The HondaJet development program remains on its revised schedule for initial customer deliveries in the fourth quarter of 2011, according to Stephen Keeney, senior manager of corporate affairs. Assembly is well under way on the first conforming aircraft in Honda Aircraft’s new research-and-development center in Greensboro, he said. The first conforming airplane is expected to fly in January 2010, marking the start of the formal certification program. The schedule represents a one-year “adjustment” announced last spring as a result of supplier issues.
Meanwhile, after more than 500 test hours on the proof-of-concept airplane, Honda anticipates the first conforming model will meet or exceed projected performance numbers, based in part on an increase in engine thrust from 1,880 to 1,928 pounds (flat-rated from a maximum thrust of 2,095 pounds). The GE Honda HF120 turbofans will initially be produced at GE’s Lynn, Mass. facility and eventually at the GE Honda factory in Burlington, N.C.
The $3.9 million, five-passenger jet was originally expected to have a 3,990-fpm rate of climb, max cruise speed of 420 knots, ceiling of 43,000 feet and max range of 1,400 nm.
Keeney said the order book for the HondaJet is “well over 100 units, [with] no significant cancellations due to market conditions,” although this is a number that Honda Aircraft has been publicizing since shortly after the program was launched in 2006. Also helping boost the order book, he said, is the fact that with first deliveries not to begin before late 2011, “a lot of people think we’ll be well into an economic recovery by then.” He noted that the first available delivery slot is in 2014.
Approximately half the orders are from owner/operators, and the other half divided among corporations and entrepreneurs in small to medium businesses, he said.
Honda expects to break ground in January on a 250,000-sq-ft production facility that will also house flight training and flight operations as well as the aircraft production line.

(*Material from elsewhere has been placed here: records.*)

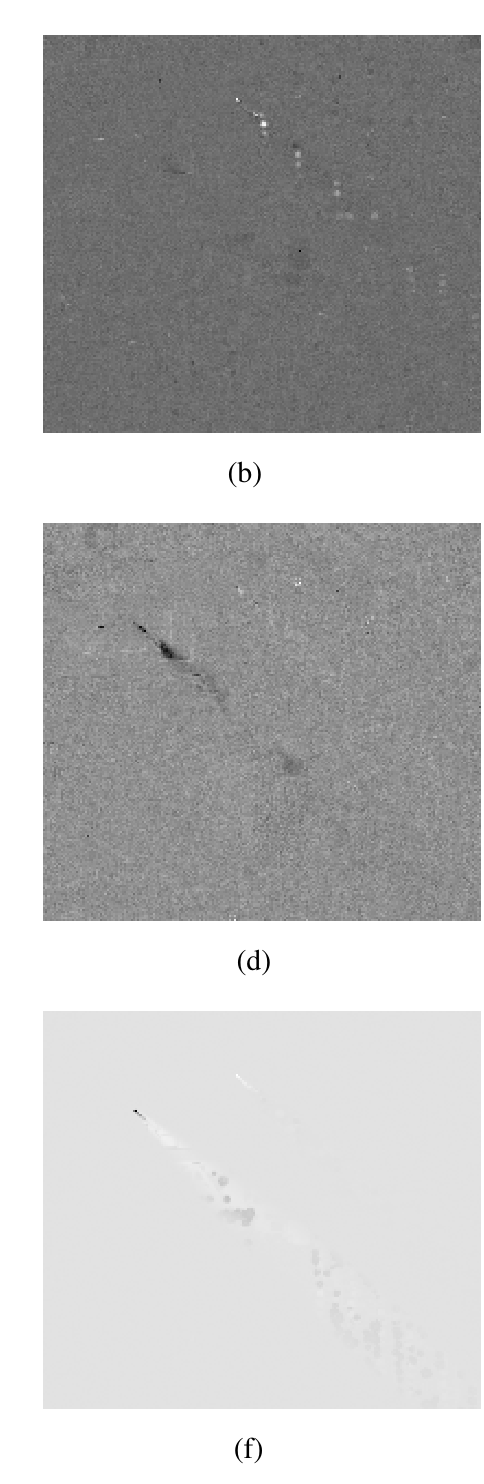
Figure 4. Images that show the BVD image detecting the (a) Freon plume in Channel 15 (scene-wide whitening) (b) Freon plume in Channel 35 (scene-wide whitening) (c) NH plume in Channel 37 (scene-wide whitening) (d) NH whitening) (e) Freon plume in channel 35 (background-only whitening) and (f) NH in channel 52 (background-only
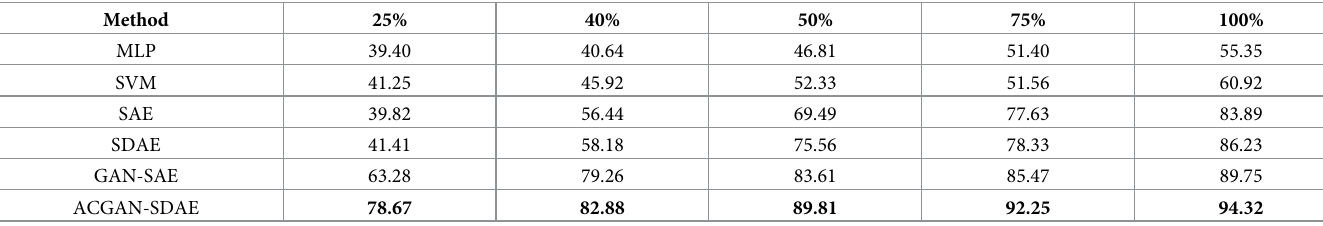
Table 3. Diagnosis accuracy of different models in different fault sample proportions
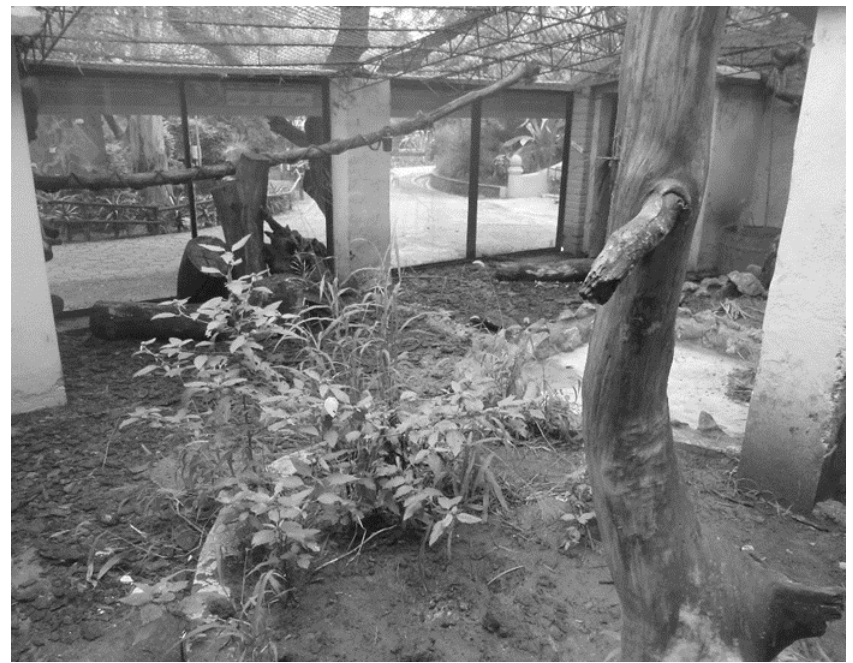
Figure 1. Housing of adult lesser anteaters ( Tamandua tetradactyla ) at Biodiversity Park. Enclosures were under natural conditions of photoperiod, temperature and humidity. Image shows the view from the rear of enclosure 2.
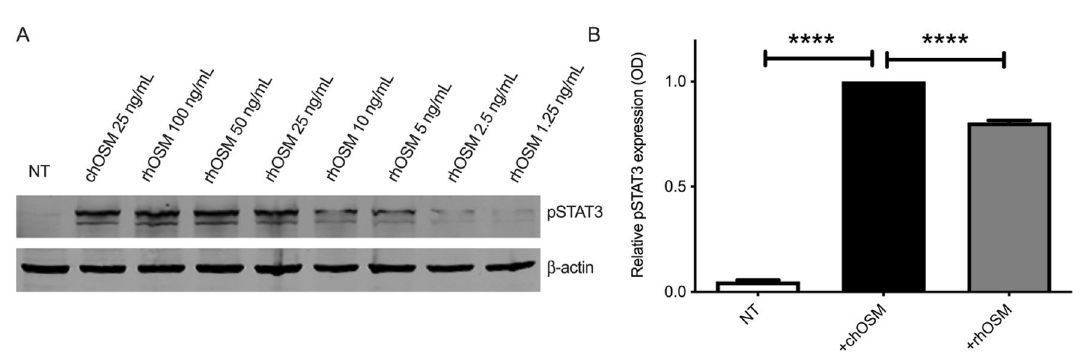
Figure 3. Recombinant OSM can effectively activate the STAT3 pathway in human breast cancer cell line, T47D. ( A ) T47D cells were untreated (NT), treated with commercial OSM (chOSM) or treated with increasing concentrations of recombinant OSM (rhOSM) for 30 min and levels of phosphorylated STAT3 (PSTAT3;Y705) were evaluated via immunoblot assay (representative blot from n = 2). pSTAT3 induction within cells treated with rhOSM show a similar trend to commercial OSM. Uncropped image shown in Supplemental Fig. S11. ( B ) Relative pSTAT3 expression in T47D breast cancer cells with no treatment (NT; white bar), or treatment with 25 ng/mL chOSM (black bar), or 25 ng/mL rhOSM (grey bar) over 30 min show significant increase in pSTAT3 levels detected via ELISA assay compared to NT and significance was observed between both treatment groups. Data expressed as mean ± SD from three replicates by one-way ANOVA with Tukey’s post-test (**** p value <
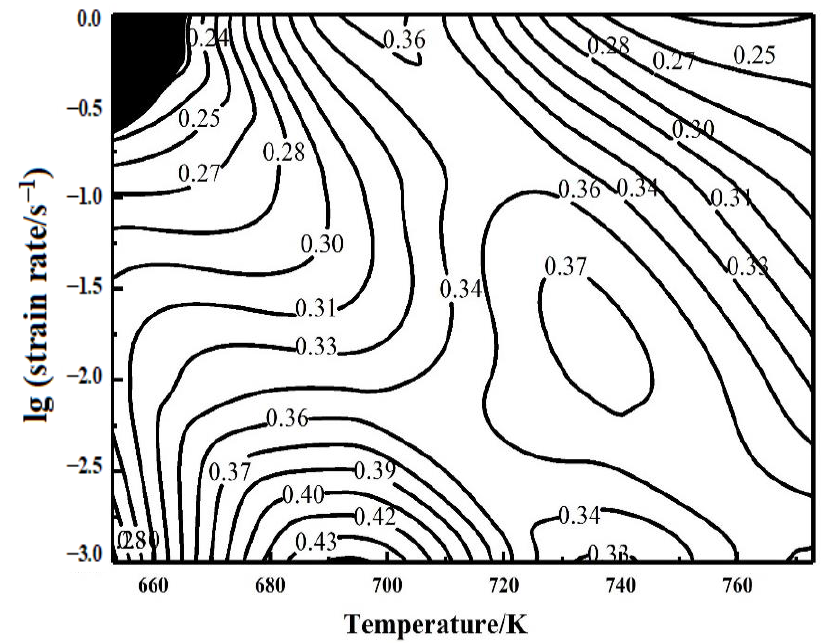
Figure 5. Processing map of the alloy.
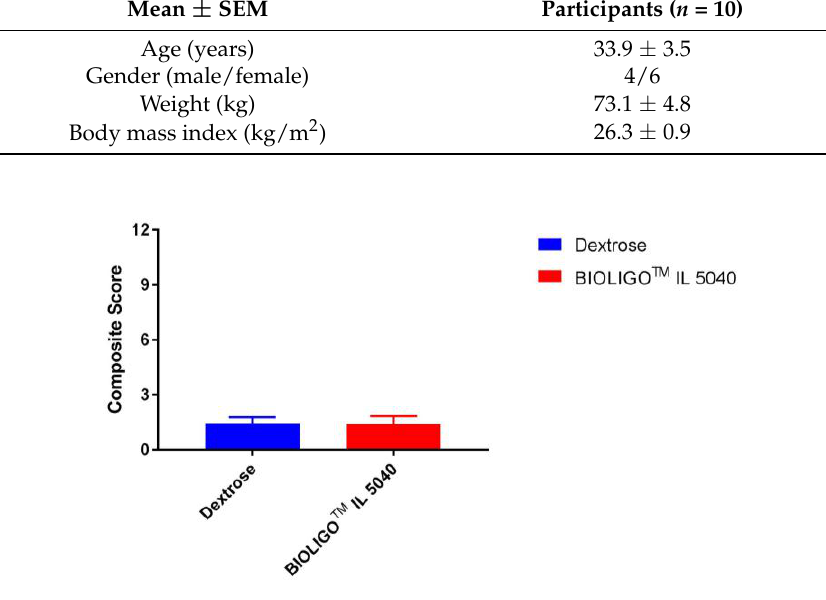
Figure 1. Composite gastrointestinal tolerance scores (Study 1). Table 3. Frequency of scores ≥2 a on individual gastrointestinal (GI) symptoms (Study 1). GI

Keeney said Honda is well satisfied with its decision to make North Carolina its base, noting that, “A lot of skilled aviation workers are interested in moving to places like Greensboro with its lower cost of living, good quality of life, excellent schools and exceptional infrastructure.” The company employs approximately 400 at Piedmont Triad International Airport and expects that figure to grow to 600 by the time it reaches full production.
There will be a ramp-up period after which Honda Aircraft expects to turn out 80 to 100 aircraft a year in single-shift production. “We also have the flexibility to increase that production rate if there is sufficient market demand,” said Keeney.

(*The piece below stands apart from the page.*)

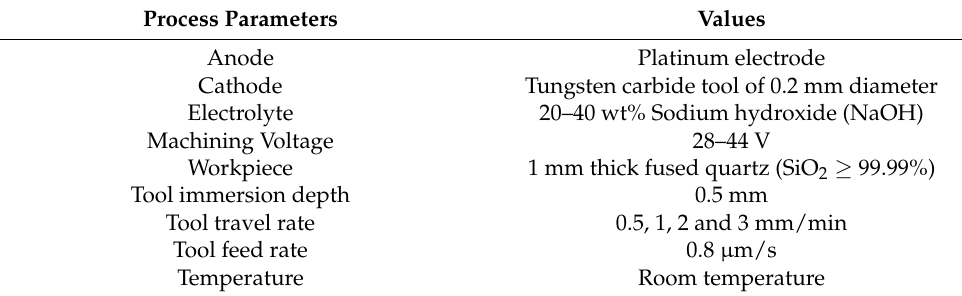
Figure 1. Schematic of the ECDM setup used in the present work. Table 1. Experimental conditions used in the present study.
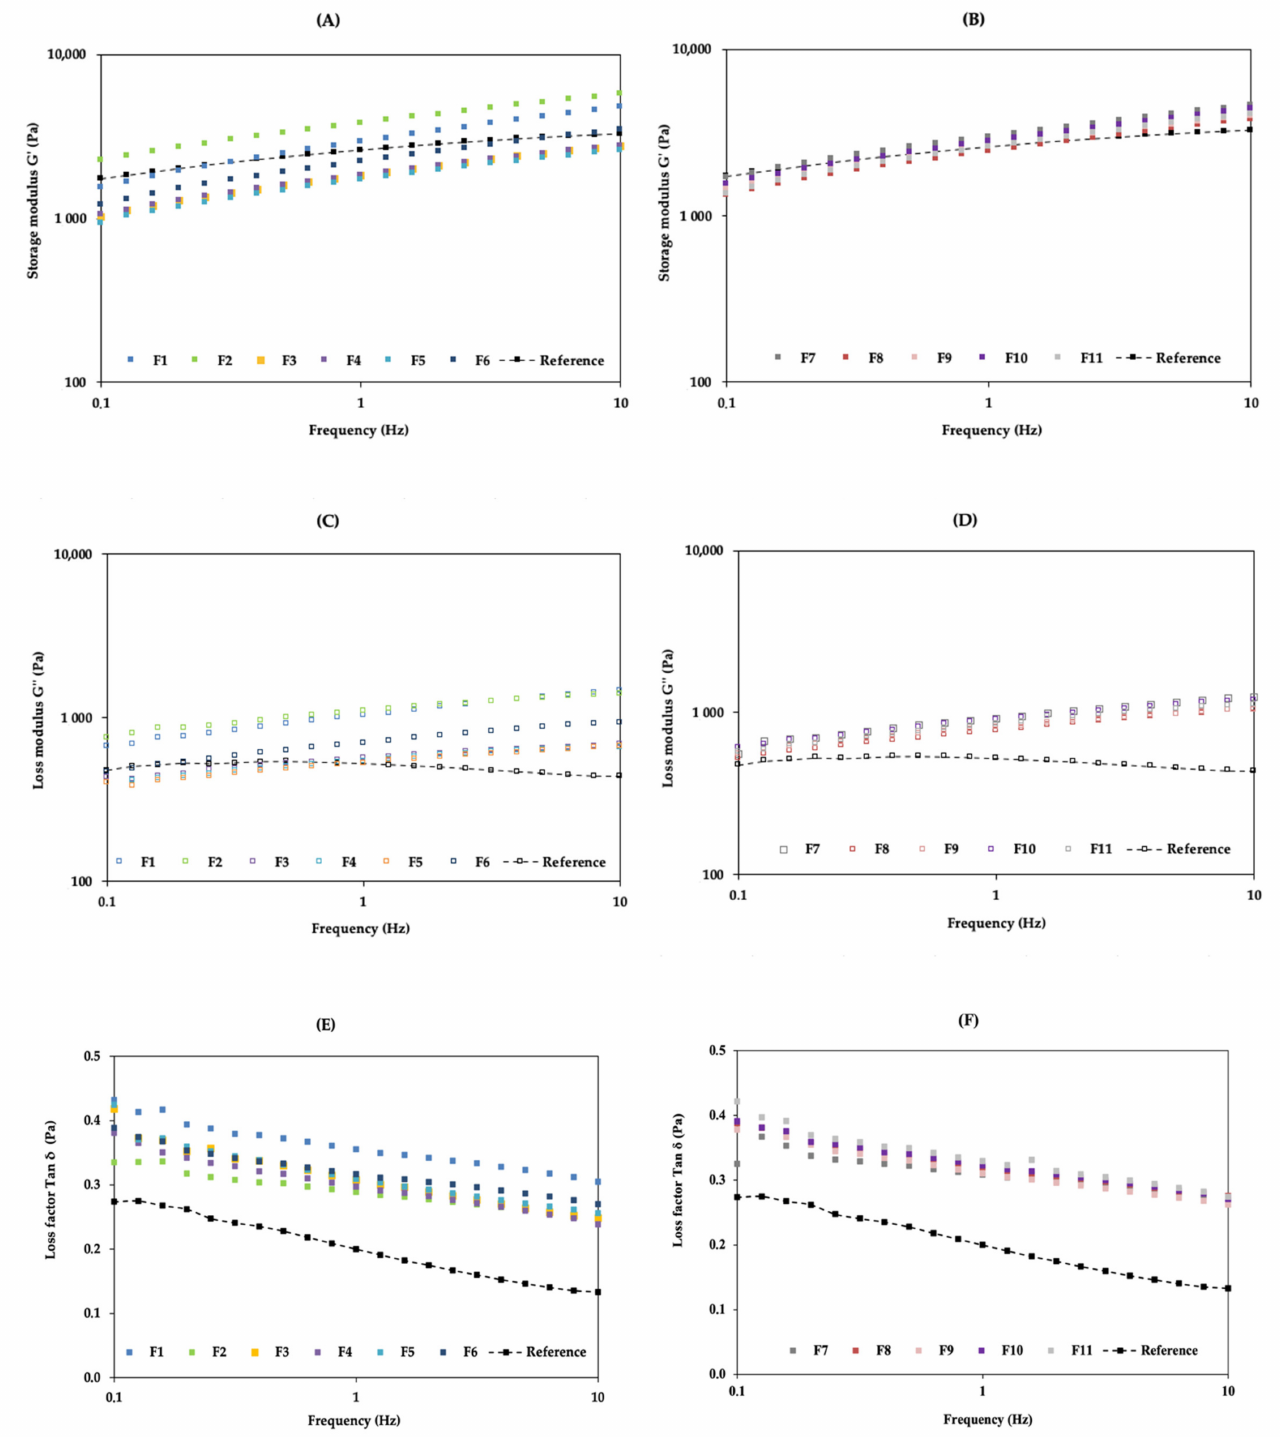
Figure 3. Effect of independent variables on formulations’ storage modulus (G (cid:48) ): ( A ) F1–F6 and RF; ( B ) F7–F11 and RF; effect of independent variables on formulations’ loss modulus (G”): ( C ) F1–F6 and RF; ( D ) F7–F11 and RF; effect of independent variables on formulations’ loss factor (Tan δ ): ( E ) F1–F6 and RF; ( F ) F7–F11 and RF. The results shown are means, n =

“A fairly substantial” announcement regarding the program is expected here at NBAA, possibly including news with regard to sales and support and pilot training, as well as more details about what Honda Aircraft described at EBACE as a “new concept” high-definition in-flight entertainment system.

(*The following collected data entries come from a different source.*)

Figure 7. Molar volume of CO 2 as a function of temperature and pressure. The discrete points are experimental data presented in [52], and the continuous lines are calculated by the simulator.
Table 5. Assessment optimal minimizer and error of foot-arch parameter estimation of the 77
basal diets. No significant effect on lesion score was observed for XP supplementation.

Earlier this year, Honda announced the establishment of three stand-alone dealers to cover the Europe/UK, central Europe and southern Europe sales territories. The company also revealed plans to expand its partnership with FlightSafety International (FSI) to provide HondaJet pilot training for all European customers. FSI is already developing a level-D flight simulator for the program, to be installed at Honda headquarters in Greensboro.